The 386 does, however, have branch instrctions which just test the
sign bit (js and jns in Intel mnemonics) which do exactly the right
thing in this case.  Now, if the compiler could just be persuaded
to generate the darn things...
----
Larry Jones                         UUCP: uunet!sdrc!thor!scjones
SDRC                                      scjones@thor.UUCP
2000 Eastman Dr.                    BIX:  ltl
Milford, OH  45150-2789             AT&T: (513) 576-2070
"This probably just goes to show something, but I sure don't know what."
-Calvin

pwilcox@paldn.UUCP (Peter McLeod Wilcox) (08/02/90)
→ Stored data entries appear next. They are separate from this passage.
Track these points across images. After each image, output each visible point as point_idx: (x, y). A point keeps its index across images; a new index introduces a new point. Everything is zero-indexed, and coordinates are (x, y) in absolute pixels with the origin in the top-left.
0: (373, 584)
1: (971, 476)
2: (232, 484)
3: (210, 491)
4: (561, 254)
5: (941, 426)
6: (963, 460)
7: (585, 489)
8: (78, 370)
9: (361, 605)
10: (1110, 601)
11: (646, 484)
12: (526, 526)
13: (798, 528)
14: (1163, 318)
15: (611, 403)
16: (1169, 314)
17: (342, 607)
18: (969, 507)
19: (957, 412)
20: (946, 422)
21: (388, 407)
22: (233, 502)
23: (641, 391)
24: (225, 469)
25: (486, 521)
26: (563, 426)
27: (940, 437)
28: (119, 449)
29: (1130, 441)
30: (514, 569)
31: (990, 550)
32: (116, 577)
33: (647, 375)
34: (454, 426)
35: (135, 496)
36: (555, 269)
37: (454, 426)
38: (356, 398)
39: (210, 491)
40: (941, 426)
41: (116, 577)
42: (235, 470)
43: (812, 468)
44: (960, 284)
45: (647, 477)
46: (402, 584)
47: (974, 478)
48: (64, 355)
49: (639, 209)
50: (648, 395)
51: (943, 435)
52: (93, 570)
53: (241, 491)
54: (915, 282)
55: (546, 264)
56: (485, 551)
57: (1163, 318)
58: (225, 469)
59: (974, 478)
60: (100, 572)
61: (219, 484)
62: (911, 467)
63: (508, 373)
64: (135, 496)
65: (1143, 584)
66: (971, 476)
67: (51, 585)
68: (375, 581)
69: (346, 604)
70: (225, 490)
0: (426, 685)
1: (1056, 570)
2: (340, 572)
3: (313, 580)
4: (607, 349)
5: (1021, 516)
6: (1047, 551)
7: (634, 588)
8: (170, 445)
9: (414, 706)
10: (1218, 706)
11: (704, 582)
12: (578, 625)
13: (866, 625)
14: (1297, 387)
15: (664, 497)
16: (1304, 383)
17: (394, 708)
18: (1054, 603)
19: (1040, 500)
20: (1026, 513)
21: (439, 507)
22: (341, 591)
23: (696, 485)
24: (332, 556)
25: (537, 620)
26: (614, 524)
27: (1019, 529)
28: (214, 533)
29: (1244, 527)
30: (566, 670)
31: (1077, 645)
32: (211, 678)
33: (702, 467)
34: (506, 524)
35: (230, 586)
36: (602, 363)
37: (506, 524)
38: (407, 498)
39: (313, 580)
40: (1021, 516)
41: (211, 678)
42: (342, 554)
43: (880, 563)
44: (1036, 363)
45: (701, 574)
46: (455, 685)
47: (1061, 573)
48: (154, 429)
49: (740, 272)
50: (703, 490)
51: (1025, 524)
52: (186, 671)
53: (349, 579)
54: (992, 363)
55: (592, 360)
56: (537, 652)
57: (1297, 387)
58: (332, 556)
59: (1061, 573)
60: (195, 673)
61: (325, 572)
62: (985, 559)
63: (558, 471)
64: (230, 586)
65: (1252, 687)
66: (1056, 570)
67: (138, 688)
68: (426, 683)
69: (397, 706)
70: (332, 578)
The cc shipped with Microport SysV 386/3.0 has an amusing response to the
problem.  It looked at the test ( "if ( (y-x) < 0 ) printf..." ) and decided
that the operation should be perform in unsigned math which would never
produce a negative value and thus unconditionally jumped around the true
clause.  When the optimizer was turned on the code generated for:

main() {
	unsigned long y = 0x7FFFF0FF;
	unsigned long x = 0x7FFFF000;

	while ( 1 ) {
		if ( (y-x) < 0 ) ....
		y++;
		x++;
	}
}

Reduced to:

main:
	pushl	%ebp
	movl	%esp,%ebp
	subl	$0x8,%esp
	movl	$0x7ffff00f,0xfc(%ebp)
	movl	$0x7ffff000,0xf8(%ebp)
loop:
	incl	0xfc(%ebp)
	incl	0xf8(%ebp)
	jmp	loop

This code, of course, generates the proper result (no result), but probably for
the wrong reasons.  The problem seems to be one that would break many compilers
since the compiler is unable to promote the operands to signed integers.  The
moral may be that arithmatic operations that can generate a negative value
may not be used on unsigned longs.  It should be noted that such an operation
can generate a value impossible to represent, i.e. a negative number larger in
magnitude than 0x80000000 ( 1-0xffffff00 will break anything ).
-- 
Pete Wilcox		...gatech!nanovx!techwood!paldn!pwilcox